At the GTC 2024 event, NVIDIA unveiled its latest AI chip and GPU AI. The flagship chip, GB200, powers the Blackwell 200 GPU.
Specifications of NVIDIA Blackwell B200
This chip succeeds the H100 AI chip, offering significant performance and efficiency enhancements. With 208 billion transistors, the GPU Blackwell B200 delivers 20 petaflops FP4 performance.
The GB200 chip boasts 30 times the performance of the H100 in LLM inference workloads while reducing energy consumption by 25 times. In GPT-3 LLM benchmarks, the GB200 is seven times faster than the H100.
NVIDIA also highlights power efficiency, with 2,000 units of GPU Blackwell capable of training models with 1.8 trillion parameters using just 4 megawatts. This compares favorably to the previous GPU Hopper, which required 8,000 units consuming up to 15 megawatts.
The company from Taiwan has also designed a new network switch chip with 50 billion transistors, capable of handling 576 GPUs and enabling communication at speeds of 1.8 TB/s, addressing previous communication bottlenecks. Previously, a system combining 16 GPUs would spend 60% of its time on communication and 40% on computation.

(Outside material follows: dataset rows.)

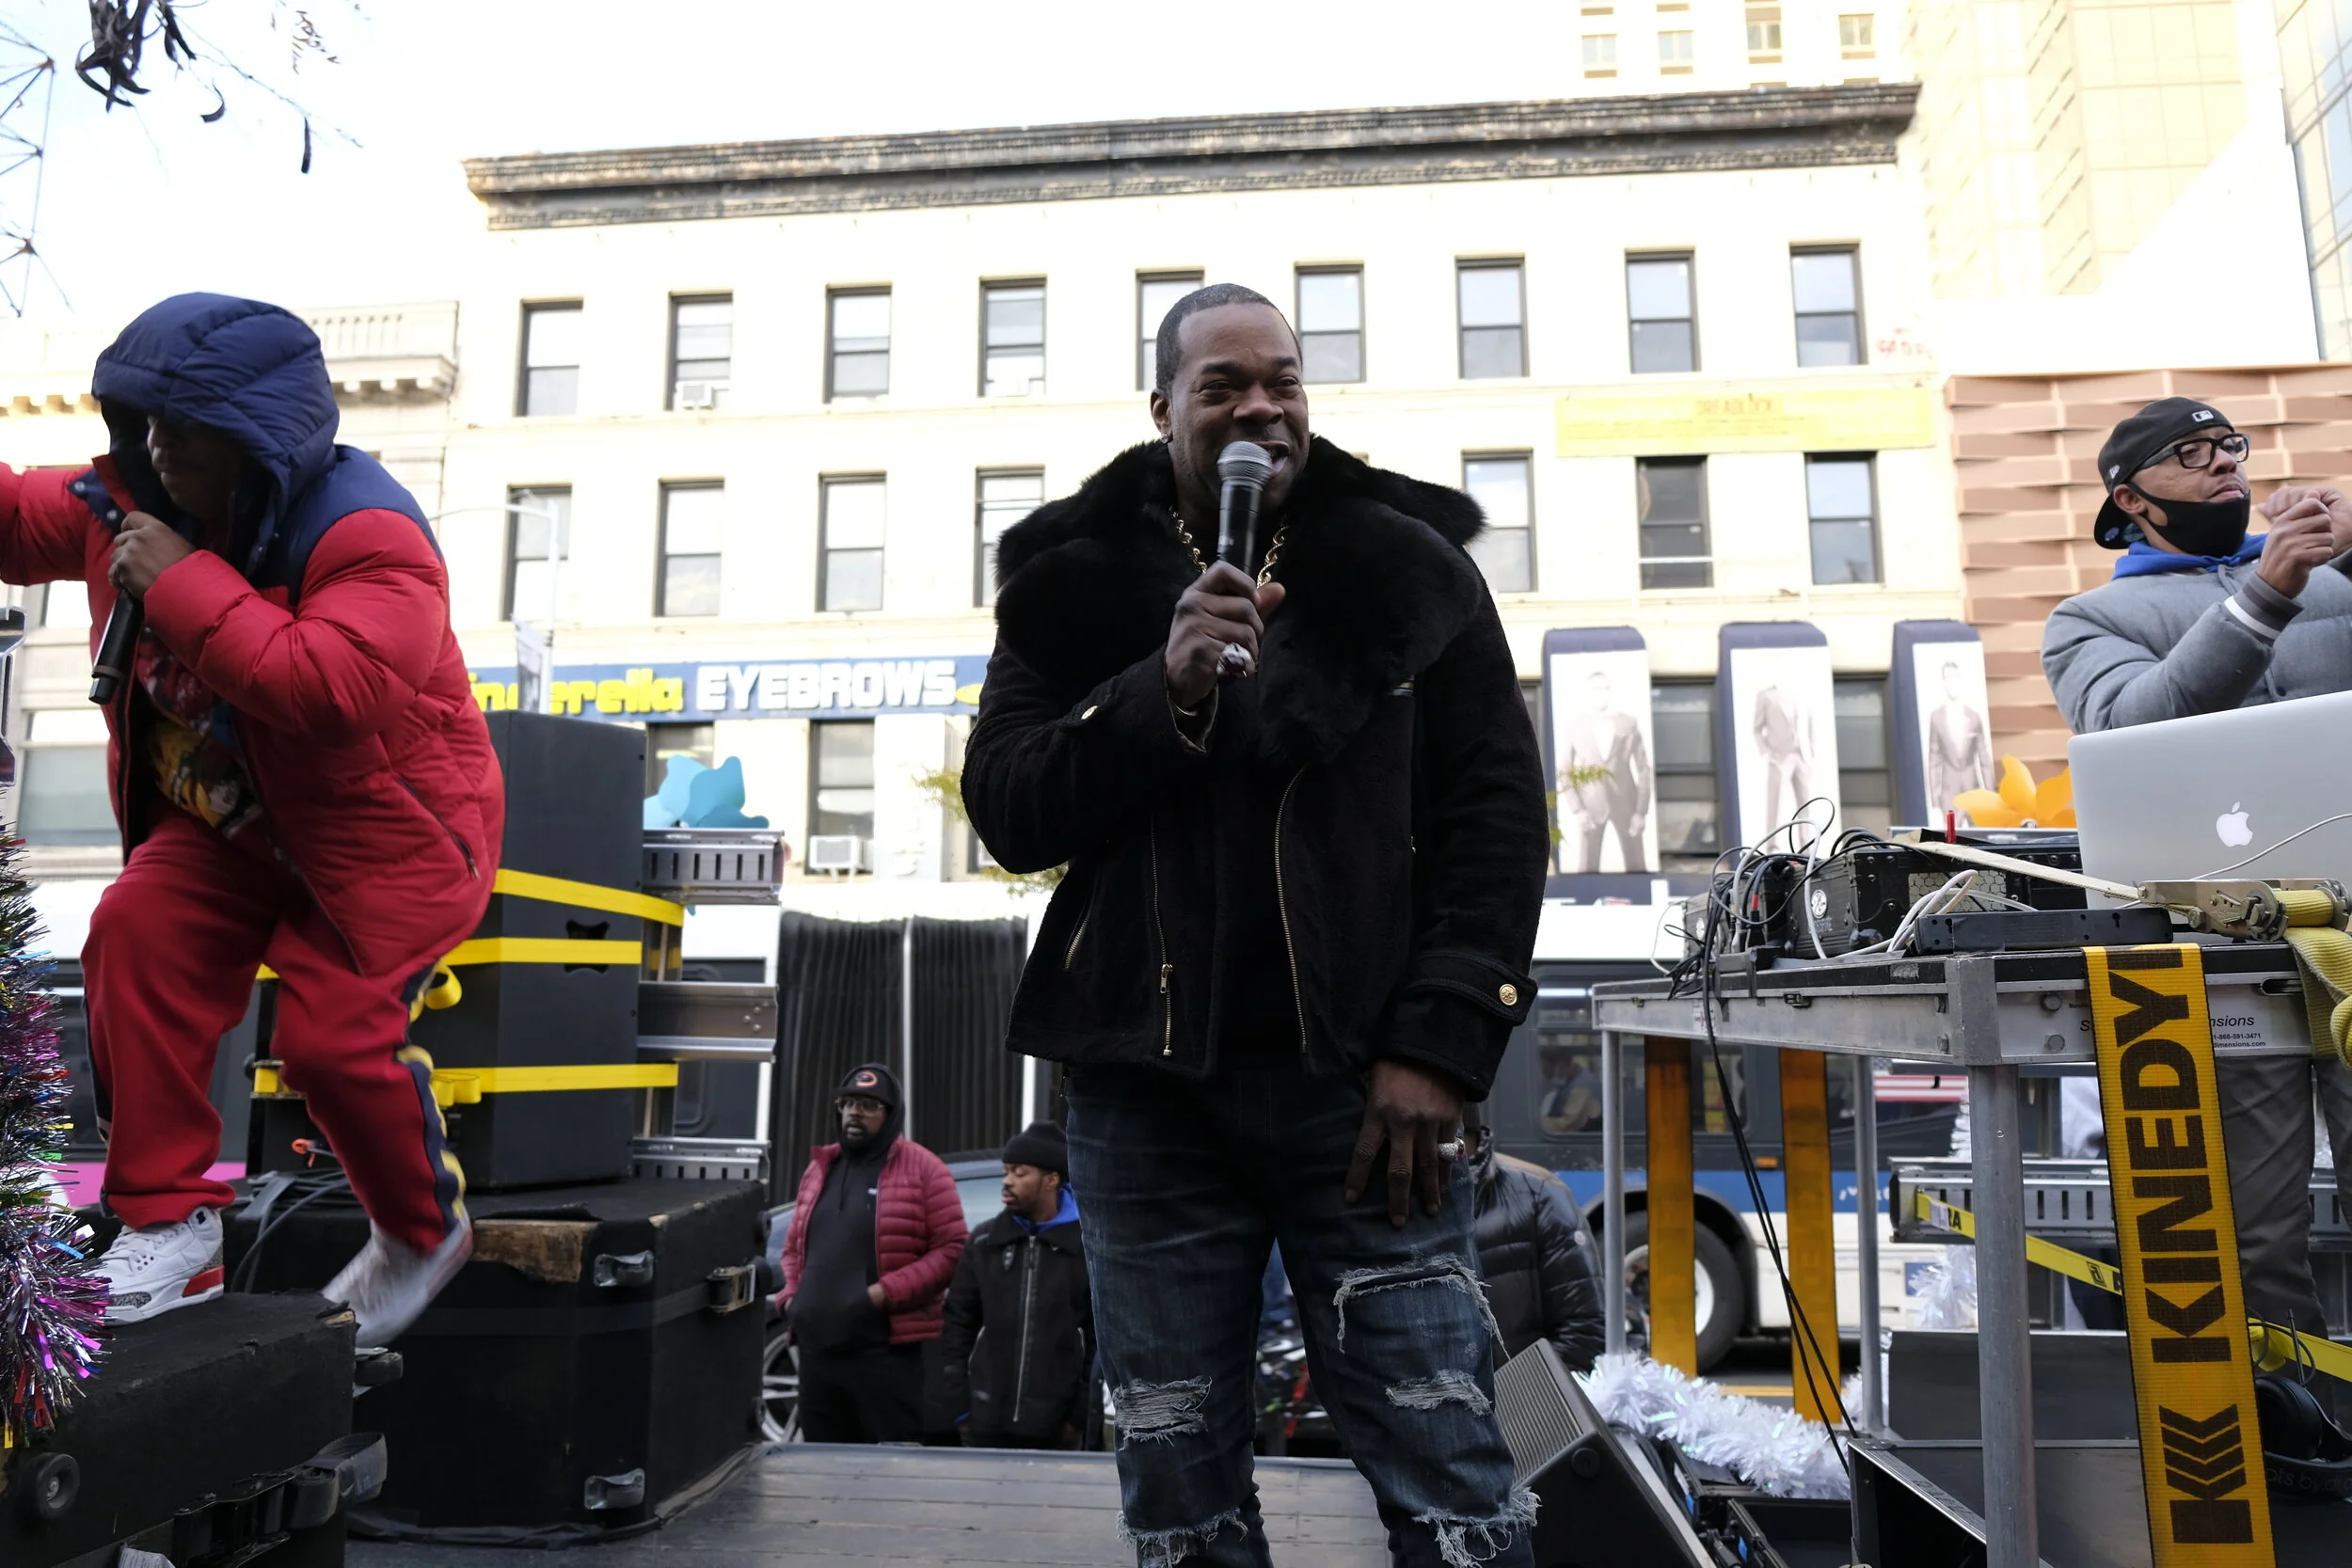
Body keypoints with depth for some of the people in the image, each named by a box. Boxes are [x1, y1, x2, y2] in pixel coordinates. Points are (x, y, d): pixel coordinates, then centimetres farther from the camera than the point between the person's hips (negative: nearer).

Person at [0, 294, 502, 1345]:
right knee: (136, 935, -17)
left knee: (333, 1034, -14)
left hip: (381, 830, -7)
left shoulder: (367, 537, -26)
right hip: (229, 820, 7)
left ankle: (424, 1234, 17)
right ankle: (168, 1223, -4)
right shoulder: (133, 500, 0)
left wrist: (185, 583, -35)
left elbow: (333, 690, -41)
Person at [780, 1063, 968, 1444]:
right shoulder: (819, 1167, 16)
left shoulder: (923, 1169, -4)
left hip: (886, 1352, -6)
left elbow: (952, 1249, -9)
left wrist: (888, 1292, -15)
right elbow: (794, 1246, 25)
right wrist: (792, 1298, 8)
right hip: (816, 1348, 6)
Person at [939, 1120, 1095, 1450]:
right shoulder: (984, 1242, 7)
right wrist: (958, 1405, 1)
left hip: (1055, 1427, -2)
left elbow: (1102, 1336, -2)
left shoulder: (1087, 1248, -2)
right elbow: (958, 1323, 8)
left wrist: (1082, 1414, -5)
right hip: (987, 1423, 3)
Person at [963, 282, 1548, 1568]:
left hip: (1361, 1080, -1)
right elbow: (1006, 812, 0)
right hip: (1147, 1088, 2)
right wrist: (1163, 690, -15)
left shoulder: (1407, 566, 6)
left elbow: (1496, 815, 2)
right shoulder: (1075, 581, 8)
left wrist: (1440, 1046, -8)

The GPU comes with a comprehensive solution for enterprises, including a cooling system with NVL72 allowing 36 CPUs and 72 GPUs in a single rack with liquid cooling.
Several companies like Oracle, Amazon, Google, and Microsoft have plans to integrate NVL72 racks for their cloud services. The GPU architecture used for the GPU Blackwell B200 is likely to be the foundation for the upcoming RTX 5000 series.